# Aim of the exercise:
Could you extract the material verbatim, from its first line through the line that contains "dist [0.000268, -0.000146]"? Leave the pictures out of your answer.

# Recorded information:
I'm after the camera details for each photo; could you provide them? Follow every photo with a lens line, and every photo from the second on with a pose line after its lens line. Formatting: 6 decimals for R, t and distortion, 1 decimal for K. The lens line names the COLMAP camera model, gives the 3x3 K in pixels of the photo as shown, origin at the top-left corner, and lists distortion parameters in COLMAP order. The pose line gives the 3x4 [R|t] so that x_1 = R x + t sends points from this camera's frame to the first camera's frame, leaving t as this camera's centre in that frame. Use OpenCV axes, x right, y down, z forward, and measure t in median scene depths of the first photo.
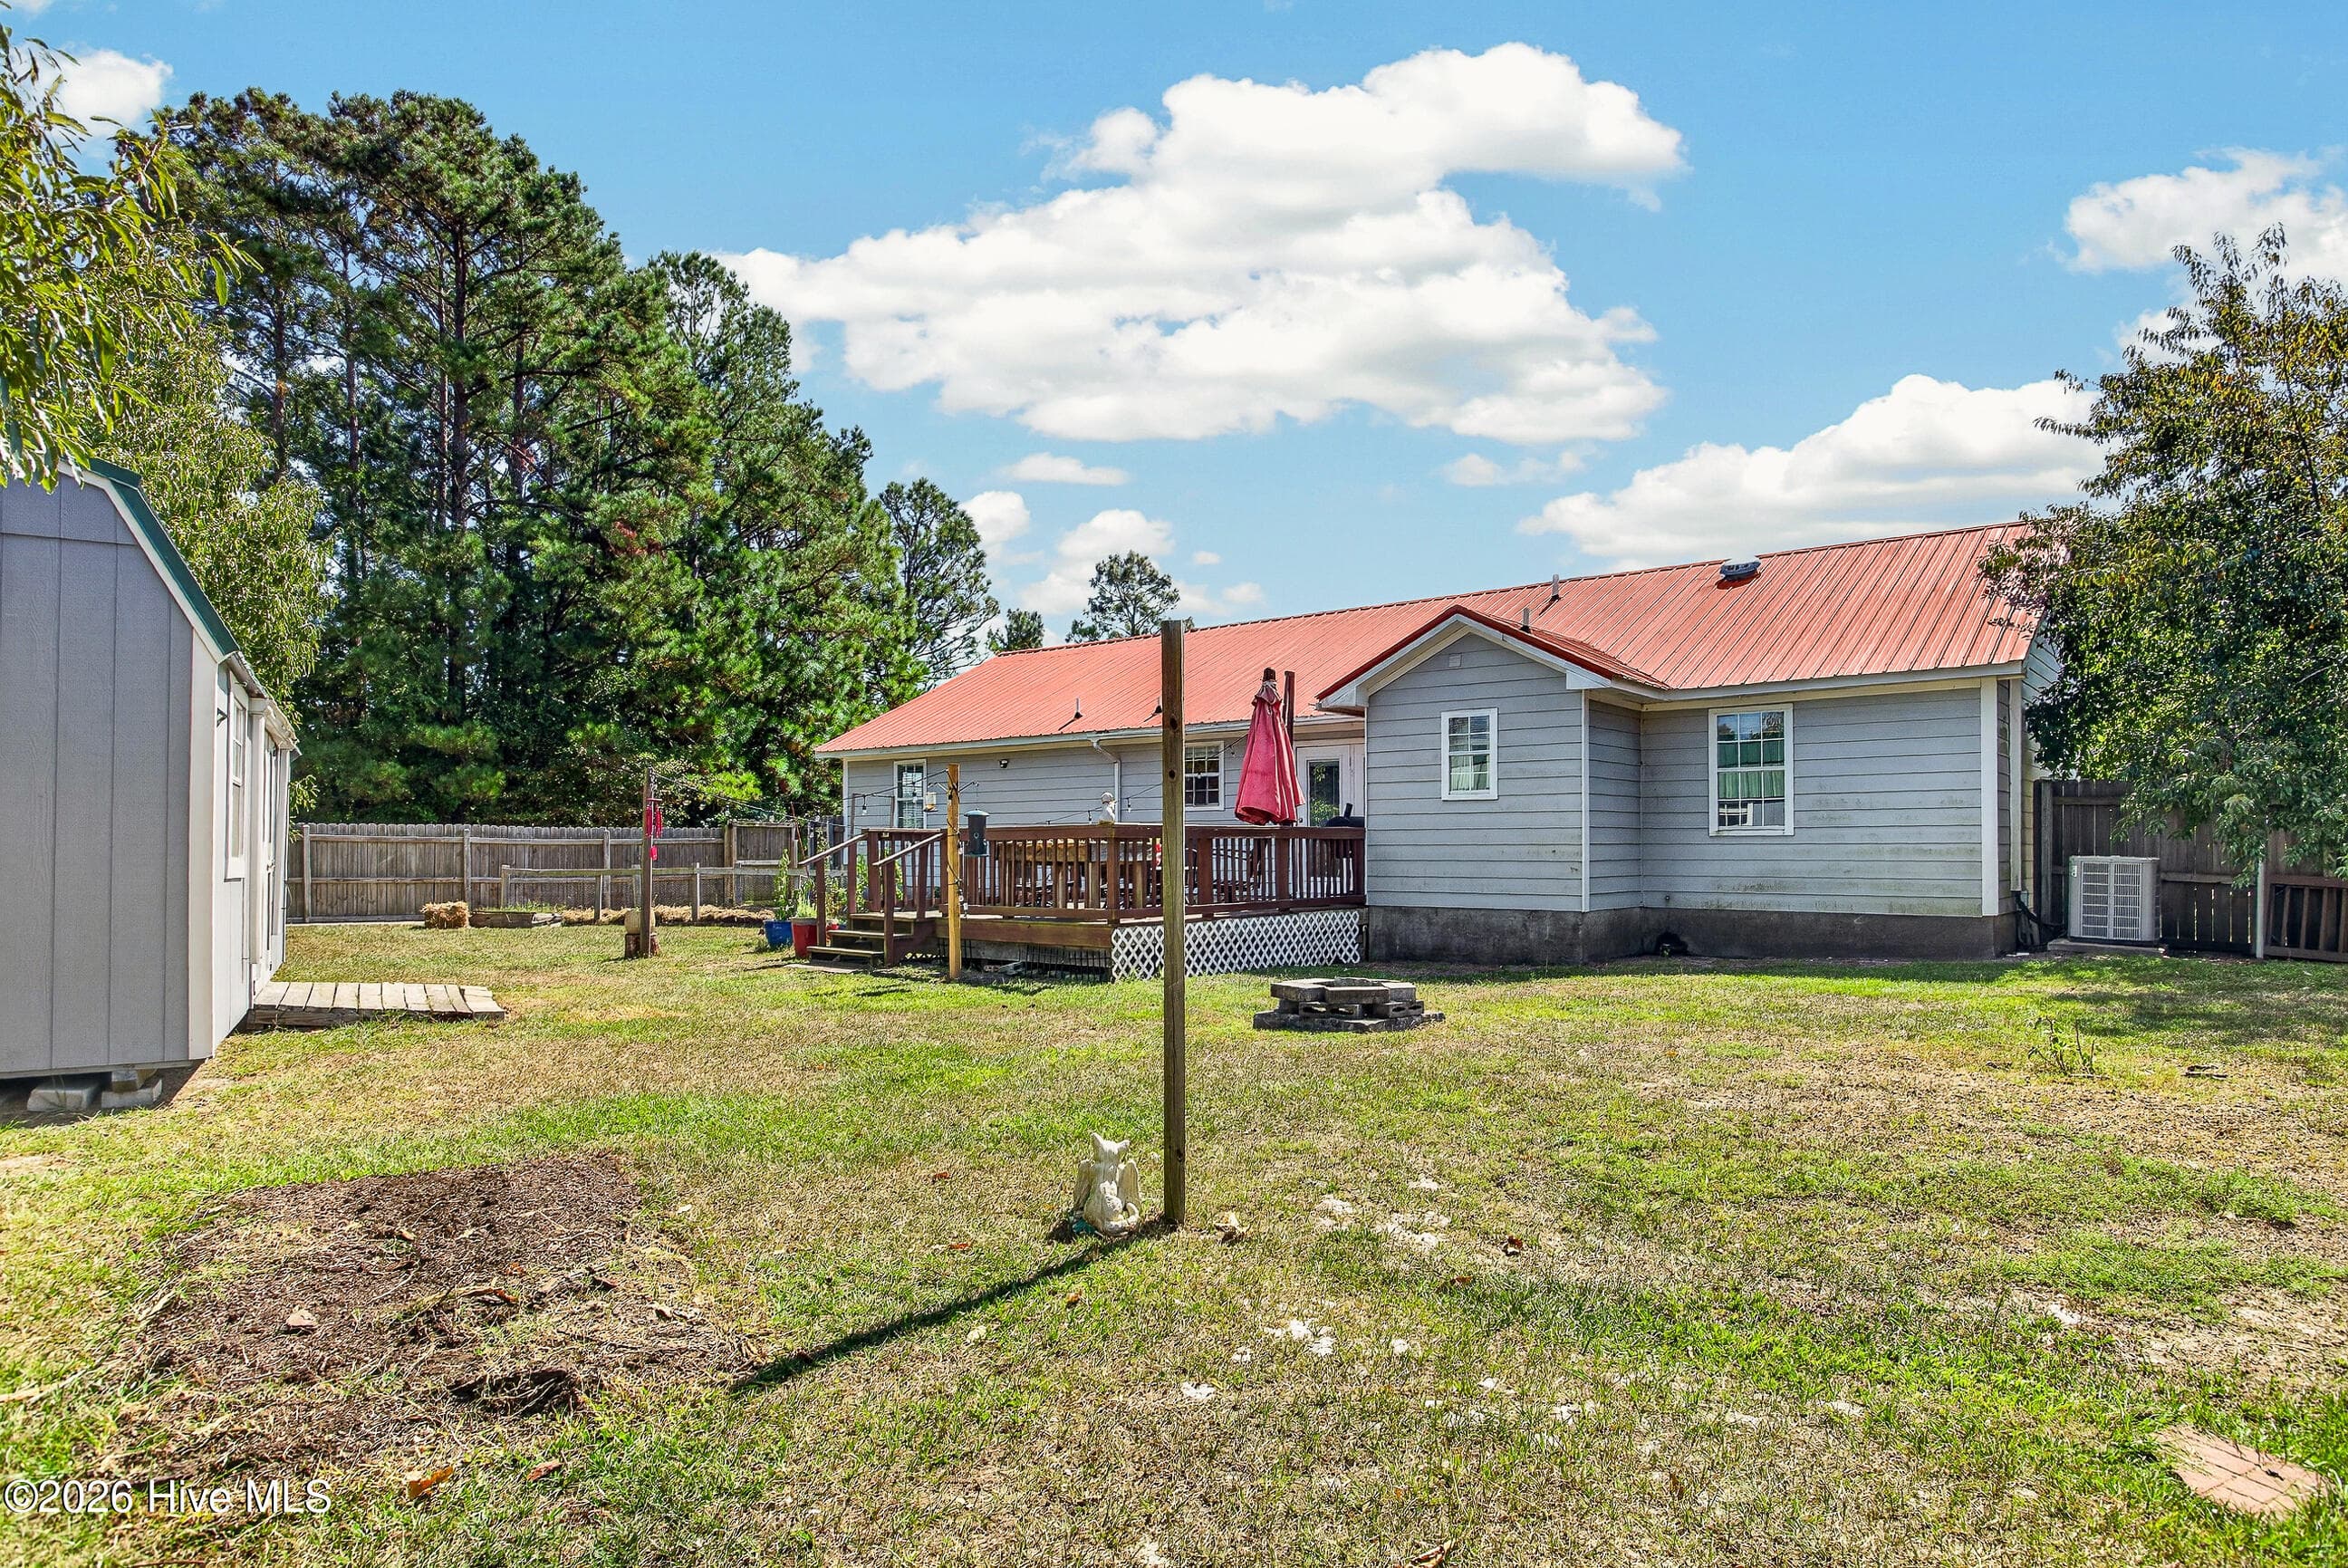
lens RADIAL K [[1330.1, 0, 1173.8], [0, 1330.1, 807.7], [0, 0, 1]] dist [-0.000548, -0.000245]
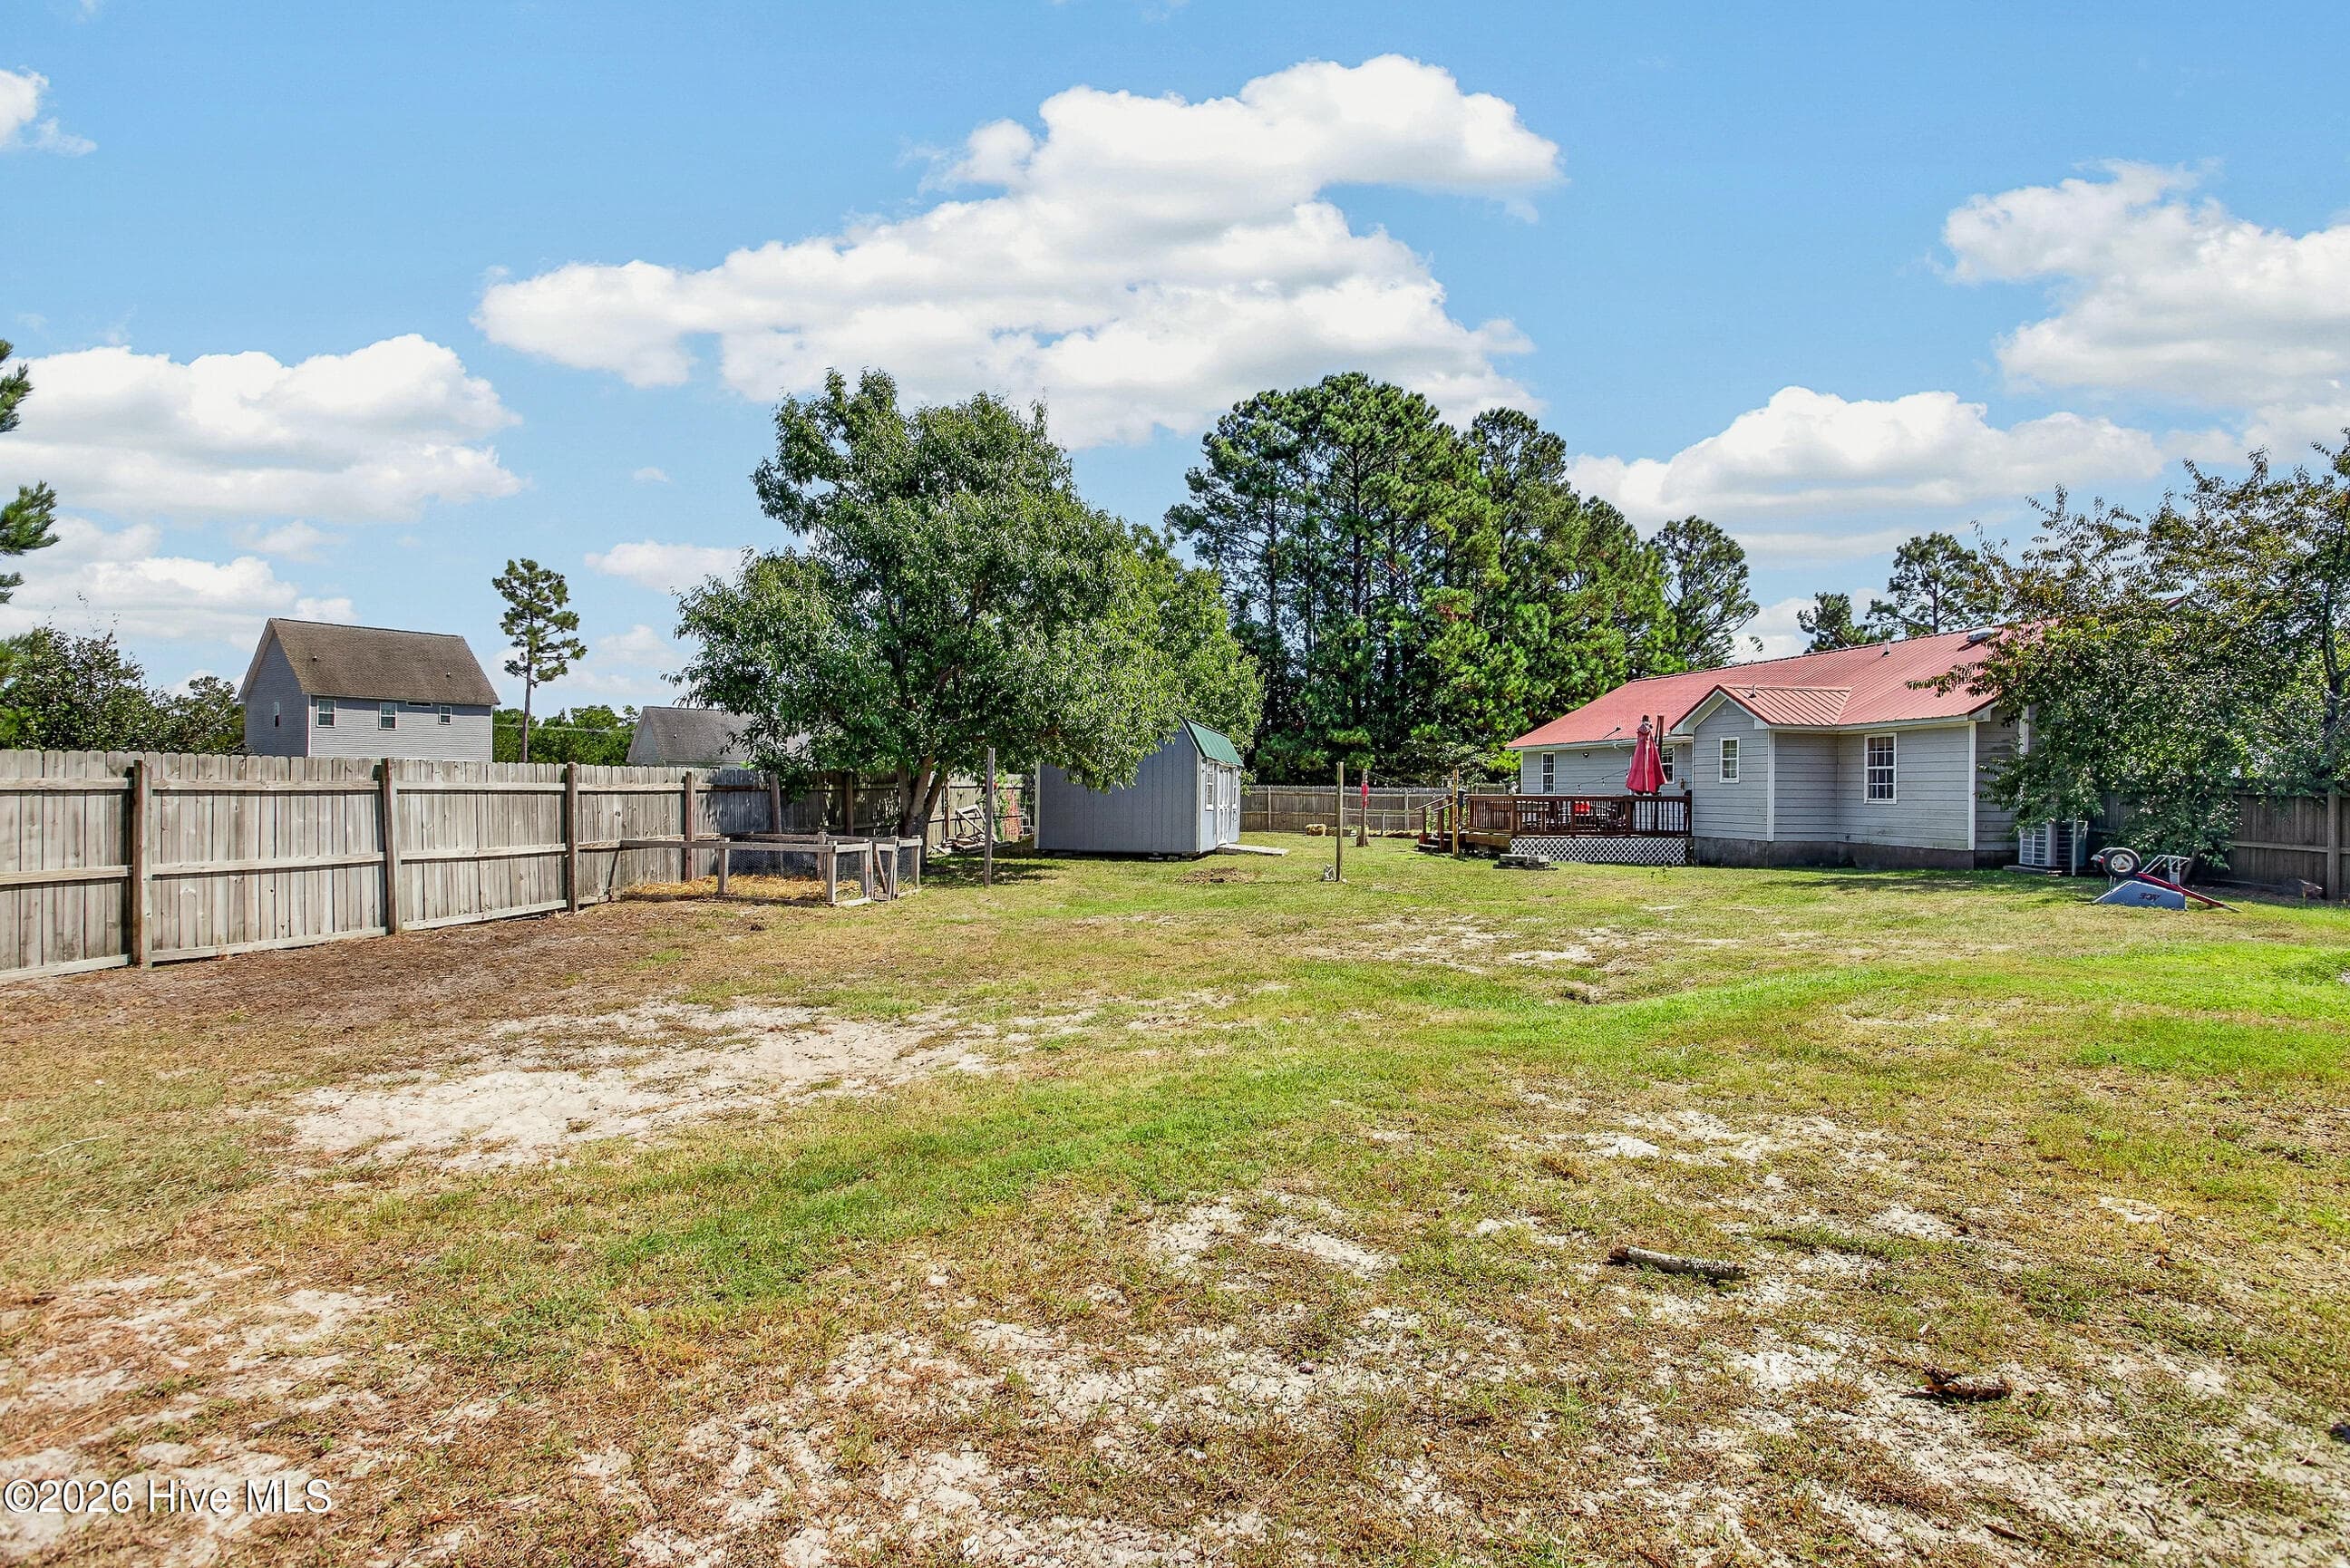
lens RADIAL K [[1084.1, 0, 1175.8], [0, 1084.1, 784.2], [0, 0, 1]] dist [0.000268, -0.000146]
pose [[0.757720, 0.005102, -0.652560, 0.232026], [0.007938, 0.999823, 0.017035, -0.013628], [0.652532, -0.018088, 0.757546, -0.263947]]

# Answer box:
I'm after the camera details for each photo; could you provide them? Follow every photo with a lens line, and every photo from the second on with a pose line after its lens line. Formatting: 6 decimals for R, t and distortion, 1 decimal for K. The lens line names the COLMAP camera model, gives the 3x3 K in pixels of the photo as shown, origin at the top-left corner, and lists distortion parameters in COLMAP order. The pose line gives the 3x4 [R|t] so that x_1 = R x + t sends points from this camera's frame to the first camera's frame, leaving t as this camera's centre in that frame. Use OpenCV axes, x right, y down, z forward, and measure t in median scene depths of the first photo.
lens RADIAL K [[1330.1, 0, 1173.8], [0, 1330.1, 807.7], [0, 0, 1]] dist [-0.000548, -0.000245]
lens RADIAL K [[1084.1, 0, 1175.8], [0, 1084.1, 784.2], [0, 0, 1]] dist [0.000268, -0.000146]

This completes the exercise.